start

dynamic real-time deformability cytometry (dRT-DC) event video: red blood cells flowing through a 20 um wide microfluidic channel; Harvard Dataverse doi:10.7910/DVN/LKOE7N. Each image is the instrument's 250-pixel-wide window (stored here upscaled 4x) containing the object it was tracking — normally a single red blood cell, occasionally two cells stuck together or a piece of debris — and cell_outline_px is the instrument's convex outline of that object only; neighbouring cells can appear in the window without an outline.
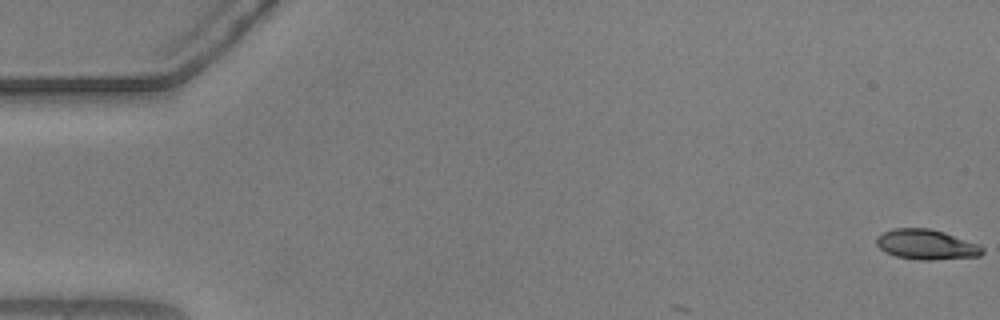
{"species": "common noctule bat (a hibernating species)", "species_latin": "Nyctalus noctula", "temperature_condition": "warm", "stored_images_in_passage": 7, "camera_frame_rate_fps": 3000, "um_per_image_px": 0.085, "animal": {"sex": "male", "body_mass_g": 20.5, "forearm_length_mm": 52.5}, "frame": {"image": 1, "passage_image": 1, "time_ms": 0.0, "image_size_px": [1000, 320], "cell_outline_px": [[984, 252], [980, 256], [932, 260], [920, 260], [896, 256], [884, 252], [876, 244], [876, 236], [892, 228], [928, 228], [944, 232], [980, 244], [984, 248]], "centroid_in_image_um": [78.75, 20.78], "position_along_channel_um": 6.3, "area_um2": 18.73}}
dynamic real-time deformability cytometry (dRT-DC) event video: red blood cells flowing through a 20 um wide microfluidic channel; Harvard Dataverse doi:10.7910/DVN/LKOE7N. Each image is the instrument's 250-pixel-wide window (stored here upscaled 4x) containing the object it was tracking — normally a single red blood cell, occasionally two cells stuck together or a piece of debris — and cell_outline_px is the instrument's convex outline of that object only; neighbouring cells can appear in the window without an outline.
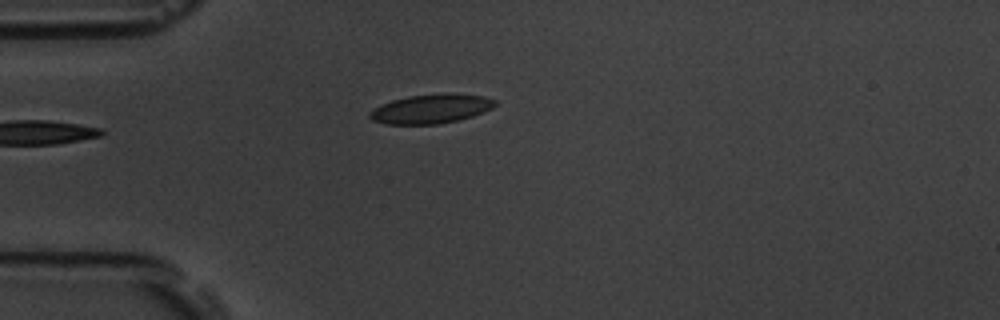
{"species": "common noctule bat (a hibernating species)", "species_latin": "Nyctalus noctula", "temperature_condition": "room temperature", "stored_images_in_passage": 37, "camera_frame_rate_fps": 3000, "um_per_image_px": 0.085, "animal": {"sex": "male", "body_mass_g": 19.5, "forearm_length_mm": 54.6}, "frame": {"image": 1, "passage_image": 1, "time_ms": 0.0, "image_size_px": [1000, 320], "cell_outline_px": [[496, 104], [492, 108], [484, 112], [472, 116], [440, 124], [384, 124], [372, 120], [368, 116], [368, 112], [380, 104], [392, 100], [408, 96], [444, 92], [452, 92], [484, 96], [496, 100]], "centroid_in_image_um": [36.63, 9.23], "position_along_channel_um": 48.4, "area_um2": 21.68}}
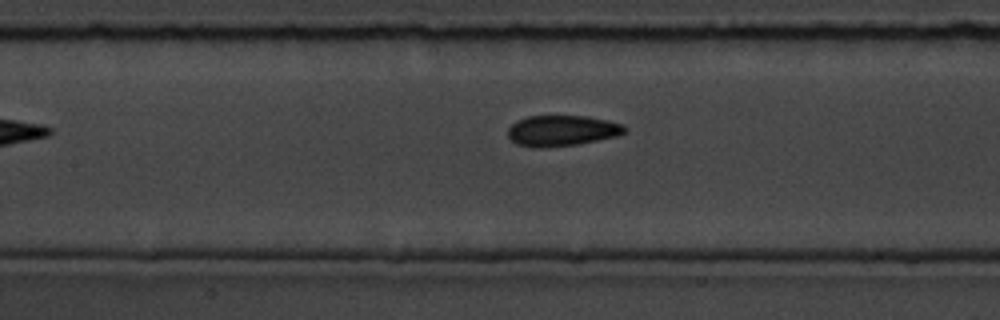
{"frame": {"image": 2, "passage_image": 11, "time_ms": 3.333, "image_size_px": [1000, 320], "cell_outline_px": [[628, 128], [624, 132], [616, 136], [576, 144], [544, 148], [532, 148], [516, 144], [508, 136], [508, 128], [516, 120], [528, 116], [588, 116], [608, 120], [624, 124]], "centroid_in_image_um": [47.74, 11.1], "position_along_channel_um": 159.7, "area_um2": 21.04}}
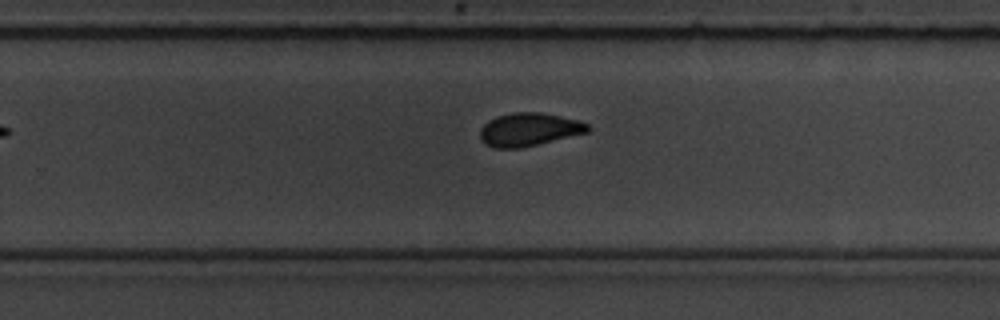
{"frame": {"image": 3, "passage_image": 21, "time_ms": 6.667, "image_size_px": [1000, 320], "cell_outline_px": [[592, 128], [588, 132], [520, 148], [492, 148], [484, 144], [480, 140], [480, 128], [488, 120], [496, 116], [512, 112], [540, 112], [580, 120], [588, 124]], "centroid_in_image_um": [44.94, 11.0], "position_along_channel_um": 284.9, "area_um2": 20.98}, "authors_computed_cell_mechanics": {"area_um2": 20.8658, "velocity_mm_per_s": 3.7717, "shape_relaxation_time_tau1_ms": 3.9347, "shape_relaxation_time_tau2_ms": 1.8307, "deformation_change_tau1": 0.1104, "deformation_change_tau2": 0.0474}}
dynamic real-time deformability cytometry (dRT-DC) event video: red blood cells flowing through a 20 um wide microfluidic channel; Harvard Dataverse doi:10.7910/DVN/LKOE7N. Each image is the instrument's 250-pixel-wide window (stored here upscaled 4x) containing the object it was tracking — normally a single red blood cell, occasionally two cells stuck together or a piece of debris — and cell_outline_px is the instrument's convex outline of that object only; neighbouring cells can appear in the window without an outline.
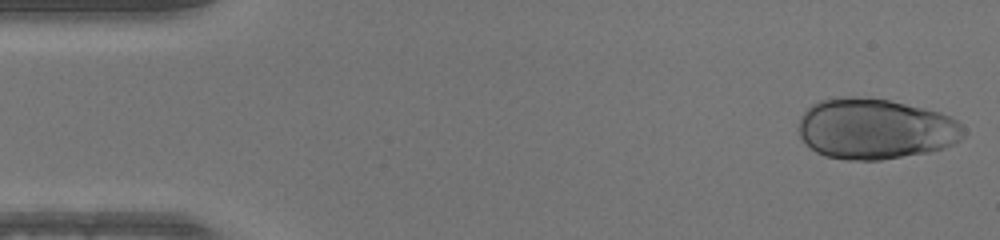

end

| Exercise objective |
Extract the full listing exactly, with the pictures left out.

| Full response |
dynamic real-time deformability cytometry (dRT-DC) event video: red blood cells flowing through a 20 um wide microfluidic channel; Harvard Dataverse doi:10.7910/DVN/LKOE7N. Each image is the instrument's 250-pixel-wide window (stored here upscaled 4x) containing the object it was tracking — normally a single red blood cell, occasionally two cells stuck together or a piece of debris — and cell_outline_px is the instrument's convex outline of that object only; neighbouring cells can appear in the window without an outline.
{"species": "common noctule bat (a hibernating species)", "species_latin": "Nyctalus noctula", "temperature_condition": "warm", "stored_images_in_passage": 7, "camera_frame_rate_fps": 3000, "um_per_image_px": 0.085, "animal": {"sex": "male", "body_mass_g": 20.5, "forearm_length_mm": 52.5}, "frame": {"image": 1, "passage_image": 1, "time_ms": 0.0, "image_size_px": [1000, 320], "cell_outline_px": [[984, 252], [980, 256], [932, 260], [920, 260], [896, 256], [884, 252], [876, 244], [876, 236], [892, 228], [928, 228], [944, 232], [980, 244], [984, 248]], "centroid_in_image_um": [78.75, 20.78], "position_along_channel_um": 6.3, "area_um2": 18.73}}
dynamic real-time deformability cytometry (dRT-DC) event video: red blood cells flowing through a 20 um wide microfluidic channel; Harvard Dataverse doi:10.7910/DVN/LKOE7N. Each image is the instrument's 250-pixel-wide window (stored here upscaled 4x) containing the object it was tracking — normally a single red blood cell, occasionally two cells stuck together or a piece of debris — and cell_outline_px is the instrument's convex outline of that object only; neighbouring cells can appear in the window without an outline.
{"species": "common noctule bat (a hibernating species)", "species_latin": "Nyctalus noctula", "temperature_condition": "room temperature", "stored_images_in_passage": 37, "camera_frame_rate_fps": 3000, "um_per_image_px": 0.085, "animal": {"sex": "male", "body_mass_g": 19.5, "forearm_length_mm": 54.6}, "frame": {"image": 1, "passage_image": 1, "time_ms": 0.0, "image_size_px": [1000, 320], "cell_outline_px": [[496, 104], [492, 108], [484, 112], [472, 116], [440, 124], [384, 124], [372, 120], [368, 116], [368, 112], [380, 104], [392, 100], [408, 96], [444, 92], [452, 92], [484, 96], [496, 100]], "centroid_in_image_um": [36.63, 9.23], "position_along_channel_um": 48.4, "area_um2": 21.68}}
{"frame": {"image": 2, "passage_image": 11, "time_ms": 3.333, "image_size_px": [1000, 320], "cell_outline_px": [[628, 128], [624, 132], [616, 136], [576, 144], [544, 148], [532, 148], [516, 144], [508, 136], [508, 128], [516, 120], [528, 116], [588, 116], [608, 120], [624, 124]], "centroid_in_image_um": [47.74, 11.1], "position_along_channel_um": 159.7, "area_um2": 21.04}}
{"frame": {"image": 3, "passage_image": 21, "time_ms": 6.667, "image_size_px": [1000, 320], "cell_outline_px": [[592, 128], [588, 132], [520, 148], [492, 148], [484, 144], [480, 140], [480, 128], [488, 120], [496, 116], [512, 112], [540, 112], [580, 120], [588, 124]], "centroid_in_image_um": [44.94, 11.0], "position_along_channel_um": 284.9, "area_um2": 20.98}, "authors_computed_cell_mechanics": {"area_um2": 20.8658, "velocity_mm_per_s": 3.7717, "shape_relaxation_time_tau1_ms": 3.9347, "shape_relaxation_time_tau2_ms": 1.8307, "deformation_change_tau1": 0.1104, "deformation_change_tau2": 0.0474}}
dynamic real-time deformability cytometry (dRT-DC) event video: red blood cells flowing through a 20 um wide microfluidic channel; Harvard Dataverse doi:10.7910/DVN/LKOE7N. Each image is the instrument's 250-pixel-wide window (stored here upscaled 4x) containing the object it was tracking — normally a single red blood cell, occasionally two cells stuck together or a piece of debris — and cell_outline_px is the instrument's convex outline of that object only; neighbouring cells can appear in the window without an outline.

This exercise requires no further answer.